Steelers-Browns Brawl Is Black Eye for NFL
An ugly brawl broke in the closing seconds of Thursday Night’s game between the Pittsburgh Steelers and the Cleveland Browns that is dominating national discussion, even outside the world of sports, on Friday.
Browns defensive end Myles Garrett was ejected after ripping the helmet off Steelers’ quarterback Mason Rudolph and striking him in the head with it.
Along with Garrett, Browns defensive tackle Larry Ogunjobi and Steelers’ center Maurkice Pouncey were also ejected.
Ogunjobi pushed Rudolph to the ground from behind following Garrett’s hit on Rudolph, and Pouncey jumped onto Garrett, punching and kicking him as Steelers’ guard David DeCastro was holding Garrett to the ground, as the fight continued.
“I thought it was pretty cowardly,” Rudolph said following the game.”Pretty bush league.”
Browns’ head coach Freddie Kitchens called Garrett’s actions “embarrassing” and said there was “no excuse” for what Garrett did at the end of the game.
“I’ve never seen that in my life,” Kitchens said. “It’s not good.”
What I did was foolish, and I shouldn’t allow myself to slip like that,” Garrett said. “That’s out of character, but a situation like that where it’s an emotional game, and I allowed myself to fall into those emotions with what happened.”
Garrett is likely to be hit with a significant suspension, and many are calling for the NFL to levy the biggest suspension the league has ever seen.
“Absolutely, 100 percent,” Pouncey said, saying he believes Garrett should be suspended for the rest of the season. “We’ll see how serious the NFL is about their players. … My man got hit in the head with a helmet.”

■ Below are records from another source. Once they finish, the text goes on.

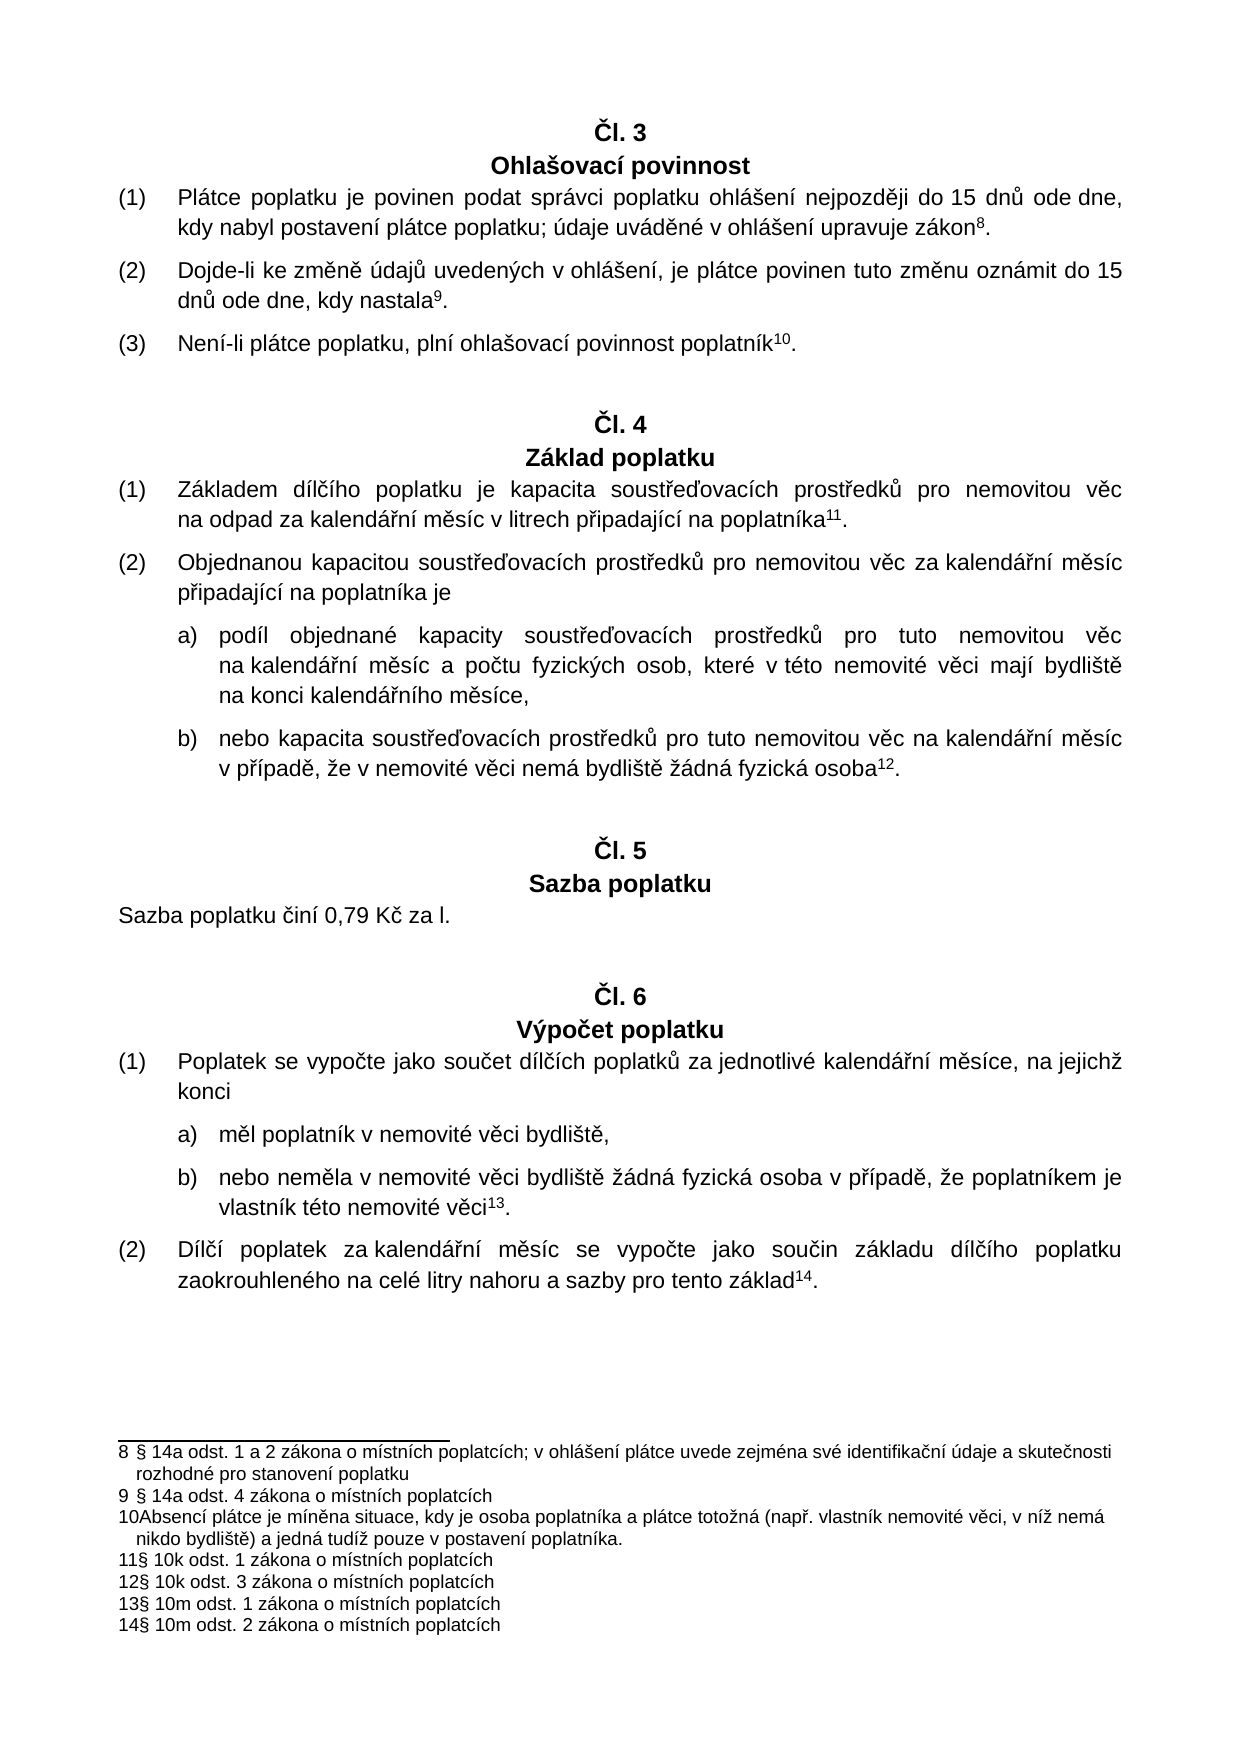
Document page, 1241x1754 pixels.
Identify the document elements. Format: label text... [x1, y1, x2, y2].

subtitle Čl. 3 Ohlašovací povinnost [118, 118, 1122, 180]
list § 10k odst. 1 zákona o místních poplatcích [118, 1549, 1122, 1571]
list Plátce poplatku je povinen podat správci poplatku ohlášení nejpozději do 15 dnů ode dne, kdy nabyl postavení plátce poplatku; údaje uváděné v ohlášení upravuje zákon. [118, 184, 1122, 241]
list Základem dílčího poplatku je kapacita soustřeďovacích prostředků pro nemovitou věc na odpad za kalendářní měsíc v litrech připadající na poplatníka. [118, 476, 1122, 533]
subtitle Čl. 4 Základ poplatku [118, 410, 1122, 472]
list Poplatek se vypočte jako součet dílčích poplatků za jednotlivé kalendářní měsíce, na jejichž konci [118, 1048, 1122, 1104]
list Dílčí poplatek za kalendářní měsíc se vypočte jako součin základu dílčího poplatku zaokrouhleného na celé litry nahoru a sazby pro tento základ. [118, 1236, 1122, 1293]
list nebo kapacita soustřeďovacích prostředků pro tuto nemovitou věc na kalendářní měsíc v případě, že v nemovité věci nemá bydliště žádná fyzická osoba. [177, 725, 1122, 782]
list Absencí plátce je míněna situace, kdy je osoba poplatníka a plátce totožná (např. vlastník nemovité věci, v níž nemá nikdo bydliště) a jedná tudíž pouze v postavení poplatníka. [118, 1506, 1122, 1549]
list nebo neměla v nemovité věci bydliště žádná fyzická osoba v případě, že poplatníkem je vlastník této nemovité věci. [177, 1163, 1122, 1220]
subtitle Čl. 6 Výpočet poplatku [118, 982, 1122, 1044]
list Objednanou kapacitou soustřeďovacích prostředků pro nemovitou věc za kalendářní měsíc připadající na poplatníka je [118, 549, 1122, 606]
subtitle Čl. 5 Sazba poplatku [118, 836, 1122, 897]
list § 14a odst. 4 zákona o místních poplatcích [118, 1484, 1122, 1506]
list Dojde-li ke změně údajů uvedených v ohlášení, je plátce povinen tuto změnu oznámit do 15 dnů ode dne, kdy nastala. [118, 257, 1122, 314]
list měl poplatník v nemovité věci bydliště, [177, 1121, 1122, 1147]
text Sazba poplatku činí 0,79 Kč za l. [118, 902, 1122, 928]
list § 10m odst. 2 zákona o místních poplatcích [118, 1614, 1122, 1635]
list § 10k odst. 3 zákona o místních poplatcích [118, 1571, 1122, 1592]
list podíl objednané kapacity soustřeďovacích prostředků pro tuto nemovitou věc na kalendářní měsíc a počtu fyzických osob, které v této nemovité věci mají bydliště na konci kalendářního měsíce, [177, 622, 1122, 709]
list Není-li plátce poplatku, plní ohlašovací povinnost poplatník. [118, 330, 1122, 356]
list § 10m odst. 1 zákona o místních poplatcích [118, 1592, 1122, 1614]
list § 14a odst. 1 a 2 zákona o místních poplatcích; v ohlášení plátce uvede zejména své identifikační údaje a skutečnosti rozhodné pro stanovení poplatku [118, 1441, 1122, 1484]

“At that point, it’s bigger than football,” Pouncey said. “It’s protection. … He could have killed him. What if he’d hit in him the temple?”

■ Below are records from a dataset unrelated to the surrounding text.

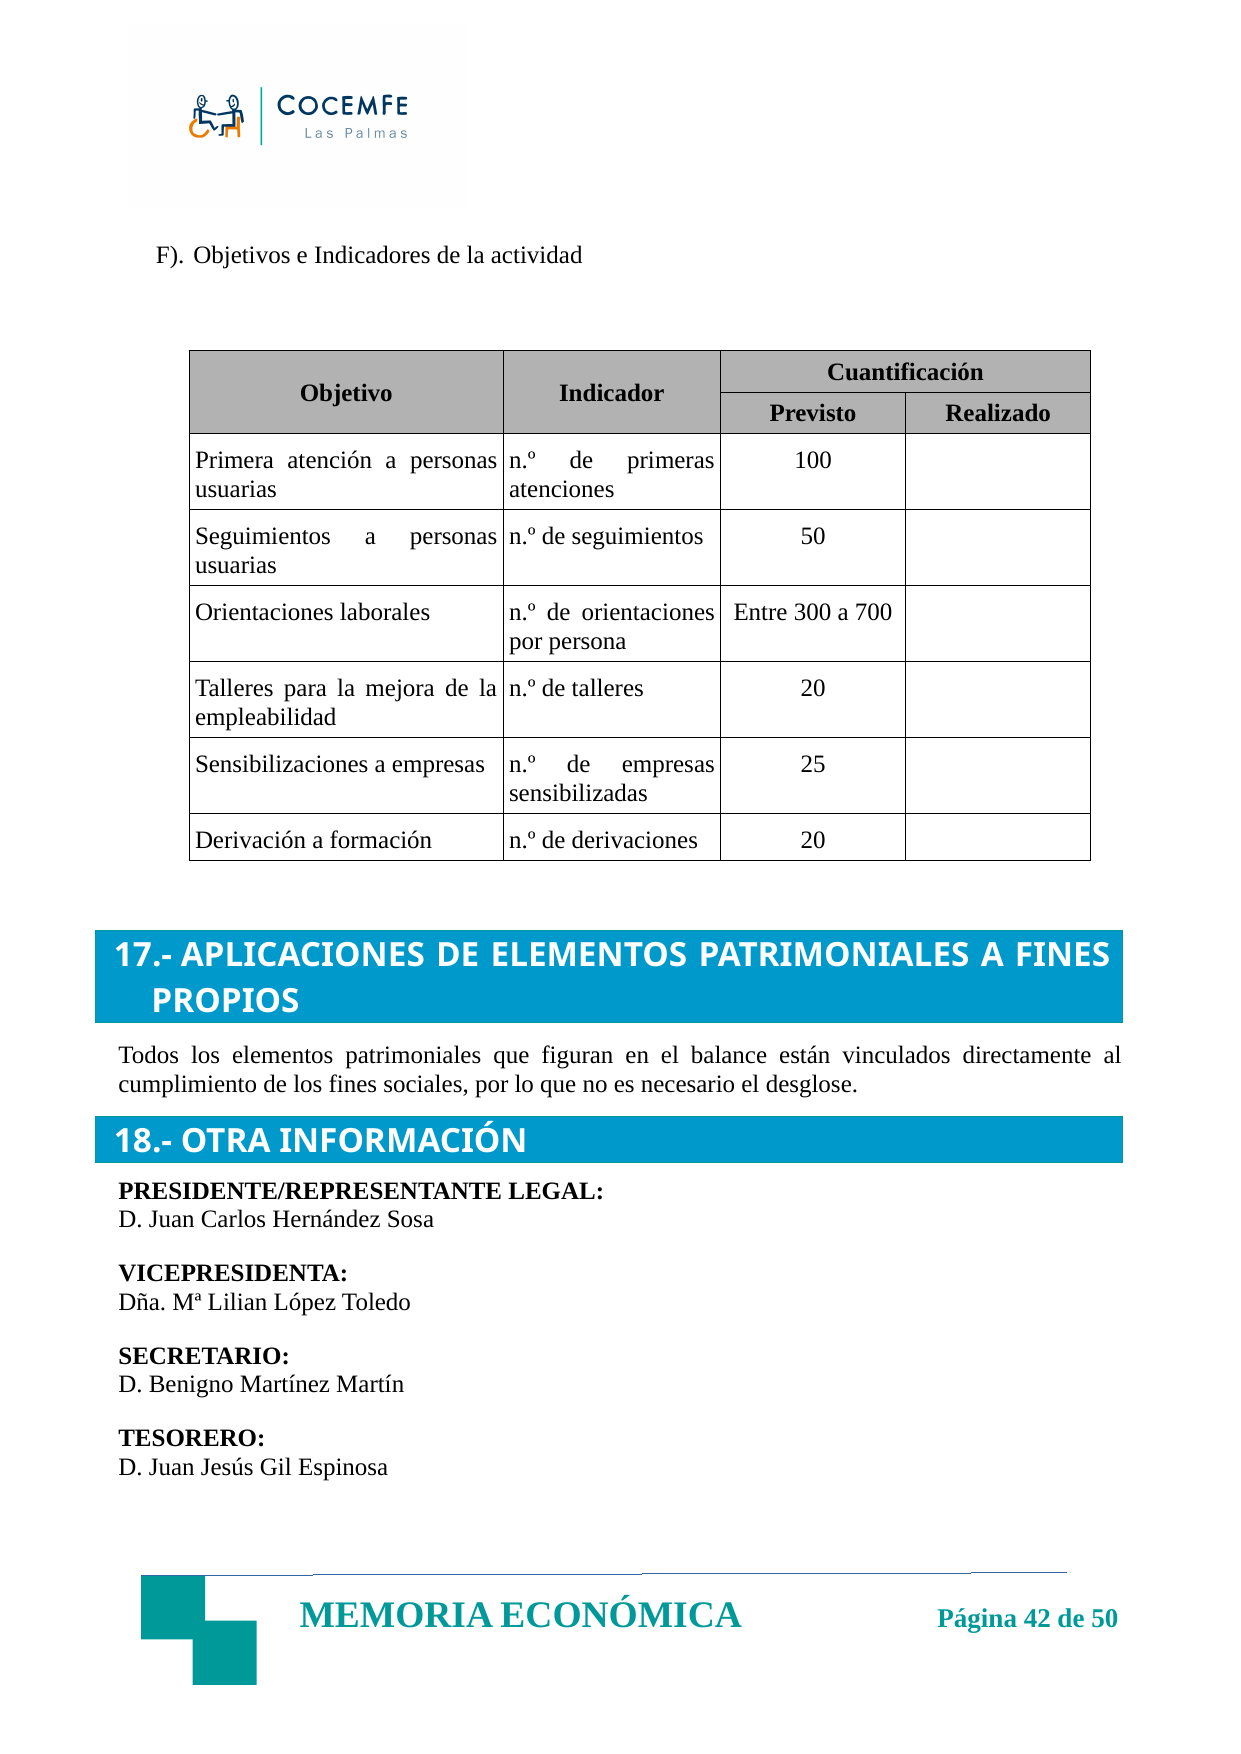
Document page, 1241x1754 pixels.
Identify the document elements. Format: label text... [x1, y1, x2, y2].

text D. Juan Carlos Hernández Sosa [118, 1204, 1122, 1233]
table_cell [906, 662, 1090, 737]
table_cell [906, 814, 1090, 860]
table_cell n.º de seguimientos [504, 510, 720, 585]
table_cell n.º de orientaciones por persona [504, 586, 720, 661]
picture [127, 25, 468, 209]
list Objetivos e Indicadores de la actividad [156, 241, 1122, 269]
table_cell Entre 300 a 700 [721, 586, 905, 661]
table_cell Talleres para la mejora de la empleabilidad [190, 662, 503, 737]
text D. Benigno Martínez Martín [118, 1369, 1122, 1398]
table_cell Orientaciones laborales [190, 586, 503, 661]
table_cell [906, 510, 1090, 585]
table_cell n.º de empresas sensibilizadas [504, 738, 720, 812]
table_cell Primera atención a personas usuarias [190, 434, 503, 509]
text Todos los elementos patrimoniales que figuran en el balance están vinculados directamente al cumplimiento de los fines sociales, por lo que no es necesario el desglose. [118, 1041, 1122, 1098]
table_cell n.º de primeras atenciones [504, 434, 720, 509]
text Dña. Mª Lilian López Toledo [118, 1287, 1122, 1316]
table_header Objetivo [190, 351, 503, 433]
table_header OTRA INFORMACIÓN [96, 1117, 1122, 1162]
table_cell Previsto [721, 393, 905, 433]
text TESORERO: [118, 1423, 1122, 1452]
table_header Cuantificación [721, 351, 1090, 392]
text VICEPRESIDENTA: [118, 1258, 1122, 1287]
table_cell 100 [721, 434, 905, 509]
text PRESIDENTE/REPRESENTANTE LEGAL: [118, 1176, 1122, 1204]
table_cell Derivación a formación [190, 814, 503, 860]
table_cell [906, 586, 1090, 661]
table_cell 25 [721, 738, 905, 812]
table_cell 50 [721, 510, 905, 585]
table_cell [906, 738, 1090, 812]
table_cell 20 [721, 662, 905, 737]
table_cell [906, 434, 1090, 509]
text D. Juan Jesús Gil Espinosa [118, 1452, 1122, 1481]
table_cell n.º de derivaciones [504, 814, 720, 860]
table_header Indicador [504, 351, 720, 433]
table_cell 20 [721, 814, 905, 860]
table_cell n.º de talleres [504, 662, 720, 737]
table_header APLICACIONES DE ELEMENTOS PATRIMONIALES A FINES PROPIOS [96, 931, 1122, 1022]
text SECRETARIO: [118, 1341, 1122, 1369]
table_cell Sensibilizaciones a empresas [190, 738, 503, 812]
table_cell Realizado [906, 393, 1090, 433]
table_cell Seguimientos a personas usuarias [190, 510, 503, 585]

“Myles is a good dude,” Steelers’ cornerback Joe Haden said. “I mean, I’ve never seen him act like that or do anything like that on what happened. But that’s not OK.”
“Obviously, stuff like that is dangerous,” Browns’ quarterback Baker Mayfield said. “So it was tough to see that, knowing Mason.
“It was tough to watch.”
The longest ban for a single on-field incident in NFL history is the five games, when the league hit Tennessee Titan’s defensive tackle Albert Haynesworth with the suspension back in 2006 when he stomped on the head of Dallas Cowboys’ offensive lineman Andre Gurode, which resulted in Gurode needing stitches.